阴雨
,云青看向满是水污的地板和摆放了一茶几的药品,微微有些头疼。

    等清理干净后已经是正午,窗外的天黑的根本看不出来早中晚的区别。

    这雨不知道要下到什么时候。

    他简单给自己煮了份面,算做午饭。

    用饭时便感觉太阳穴处一阵刺痛。

    云青刚要起身离开,大脑内部忽然传来一阵猛烈的刺痛,接着便是眩晕感。

    他连忙重新坐回椅子上。

    眉尖死死皱着,眼尾泛着红,身体的不适激的眼圈湿润,眼睫微翘。

    察觉到眼睛上的湿意,云青伸手将那点点细碎珍珠拭去。

    他身体敏感,轻轻剐蹭都很容易留下印子,现在一看,眼尾更加红润。

    猛烈的不适感席卷全身。

    难道是刚刚的淋雨导致受凉了?

    他虽然体质是弱了点,但也还没弱到这种地步吧?

    看了眼窗外,雨还没停,头反而更加晕了,睡一觉吧,说不定醒了就会好点。

    身体越发无力,云青往房间走去,刚躺到床上整个人就直接昏了过去。

    青年躺在床上,手臂上的划痕处,淡淡的黑色雾气再次浮现。

    *

    哪怕是阴沉的暴雨天气也丝毫不影响天华大道上的人出行。

    身着黑色劲装的高大人影从房顶上飞速闪过,雨势说不上大,奇怪得是男人身上的衣服丝毫没有被打湿。

    小巷子深处,男人停下脚步,一跃而下,抖了抖衣服上根本不存在的水珠,从中掏出了一个罗盘状的东西,拨弄了几下。

    “气息应该就是在这附近没错。”

    “得快点把祟气沾染物处理了才行,不然回去又免不了被一顿骂。”

    话说的很苦恼,却不见男人动作有丝毫急意,他不紧不慢的收起罗盘,慢悠悠朝街道走去。

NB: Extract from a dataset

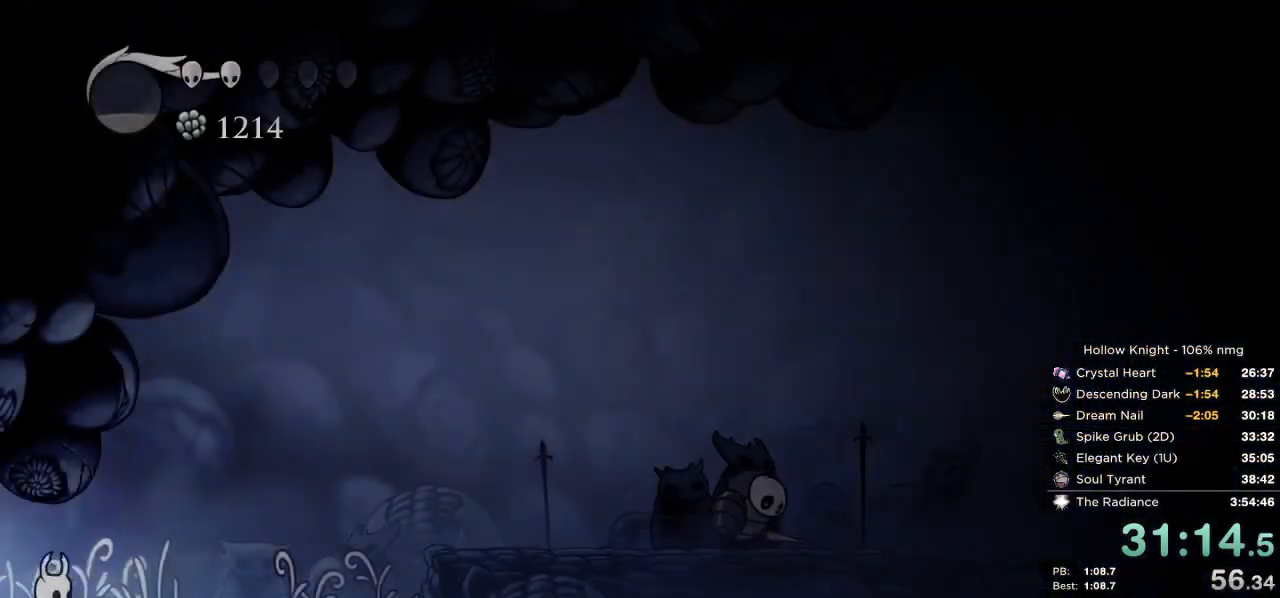
{"keys": ["right"], "events": [[117, "dash", "down"], [183, "dash", "up"], [267, "dash", "down"], [383, "dash", "up"]]}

    一个下雨天在街道上肆意走动衣服却十分干燥的黑衣男人,丝毫没有引起街道上来往行人的注意。

    似乎是从未看见过男人一样。

    *

    此时的公寓大床上,青年眼睫微颤,慢慢睁开双眼。

    桃花眼中带着睡久之后的湿润,雾蒙蒙的,看上去很好欺负。

    云青抚了抚额头,还有些滚烫,只是没有之前那么强烈的晕眩感。

    年纪大了,身体不行了啊,吹个风淋个雨都能感冒,云青戏谑的想着。

    得找点感冒药才行,这天气他可不想出门看病,他讨厌雨天。

    云青撑起身子,刚想下床,余光撇过手臂动作一滞。

    眸子中满是不可思议,他手臂上的伤口呢?那么长一条血痕呢?

    虽然说伤的很浅,但毕竟是流血了的,怎么可能睡一觉的功夫就完全愈合,不对劲,十分不对劲。

    难不成他还没睡醒,还在梦中?

    还未完全清醒的云青定定的盯着手臂看了好一会。

    想了会,又躺了回去。

    静静躺了会,云青再睁眼看向手臂,嗯,完好无损,再闭眼。

    沉默了一会,他得出了一个结论。

    他变异了!

    “嘶”

    没等云青多看,手臂上传来一股灼热得烫意,惊的云青直起身子,下意识的将右手覆盖上去好减轻一点这股不适感。

    结果就是右手也被烫了一个激灵。

    这是怎么回事?

    将心下那抹惊慌掩去,他开始思考起这股莫名出现的烫意。

    不存在什么过度压缩血管导致血液瞬间回填产生的热感。

    就算是也不可能这么烫。

    没等云青思考多久,那股灼烧般的烫意慢慢淡了下去,直到逐渐平息恢复正常。

    手臂上,一个图纹开始缓缓显现。

    那是一个很奇怪古老的图纹,似蛇似人,又像三星堆出土中那尊奇异的青铜塑像,周围被一两个不规则方形框着,像,像是一本书?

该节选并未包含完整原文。